Passage for review:
[R] A comment about R:

Wed Jan 4 02:36:46 CET 2006

>Hello,

>Unlike most posts on the R mailing list I feel qualified to comment on 
>this one.  For about 3 months I have been trying to learn use R,  after 
>having  used various versions of SPSS for about  10 years.

I think it is far too simplistic to ascribe non-use of R to laziness.  This 
may well be the case for some, however, I have read 5-6 books on R, waded 
through on-line resources,  read the documentation and asked multiple 
questions via e-mails - and still find even some of the basics very difficult.

There are several reasons for this:

1. For some tasks R is extremely user-unfriendly.  Some comparative examples:

(a) In running a chi-square analysis in SPSS the following syntax is included

/STATISTIC=CHISQ
   /CELLS= COUNT EXPECTED ROW COLUMN TOTAL RESID .

this produces expected and observed counts, row & column percentages, 
residuals, chi-square & Fisher's exact  test + other output.

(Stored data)

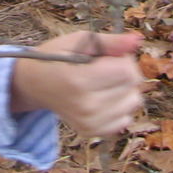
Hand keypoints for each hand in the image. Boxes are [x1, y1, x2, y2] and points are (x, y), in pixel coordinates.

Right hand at [10, 31, 143, 136]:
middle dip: (124, 73)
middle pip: (133, 87)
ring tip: (102, 83)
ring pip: (133, 103)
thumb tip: (137, 39)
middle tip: (102, 69)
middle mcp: (85, 106)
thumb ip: (111, 41)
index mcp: (79, 80)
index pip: (127, 71)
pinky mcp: (92, 132)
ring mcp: (89, 123)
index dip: (122, 59)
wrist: (35, 84)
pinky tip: (101, 99)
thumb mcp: (79, 41)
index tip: (108, 57)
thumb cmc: (57, 57)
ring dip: (124, 90)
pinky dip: (119, 107)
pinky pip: (126, 119)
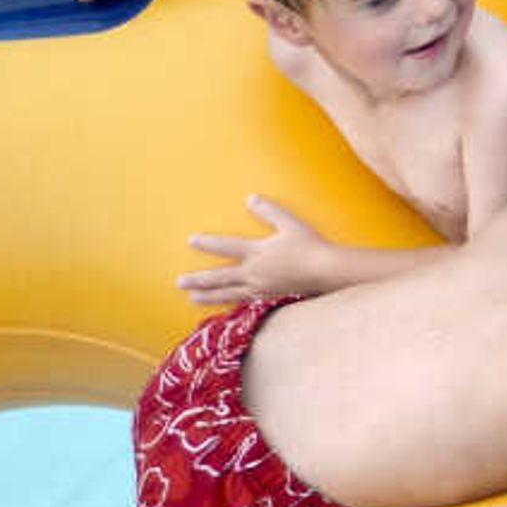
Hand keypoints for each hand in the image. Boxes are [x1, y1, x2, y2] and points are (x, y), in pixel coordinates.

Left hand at [183, 195, 338, 301]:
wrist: (326, 272)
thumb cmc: (310, 245)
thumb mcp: (290, 223)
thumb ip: (269, 211)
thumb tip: (250, 198)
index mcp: (257, 252)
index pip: (226, 246)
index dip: (208, 243)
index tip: (191, 240)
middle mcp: (254, 272)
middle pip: (220, 277)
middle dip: (198, 279)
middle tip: (179, 281)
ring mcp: (261, 288)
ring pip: (228, 293)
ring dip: (208, 295)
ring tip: (192, 298)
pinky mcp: (269, 298)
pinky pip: (244, 302)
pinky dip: (229, 305)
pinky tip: (223, 307)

Assigned task: Summarize the mailing list post about R in two sentences. This material was taken from a separate source.

Expected answer: The writer has spent about 3 months trying to learn R after about 10 years with SPSS, and argues that blaming non-use of R on laziness is far too simplistic, since even after reading 5-6 books, going through online resources and documentation, and asking many questions, some basics are still very difficult. As a comparison showing that R is extremely user-unfriendly for some tasks, the writer notes that a short piece of SPSS syntax for a chi-square analysis produces expected and observed counts, row and column percentages, residuals, chi-square and Fisher's exact test, and other output.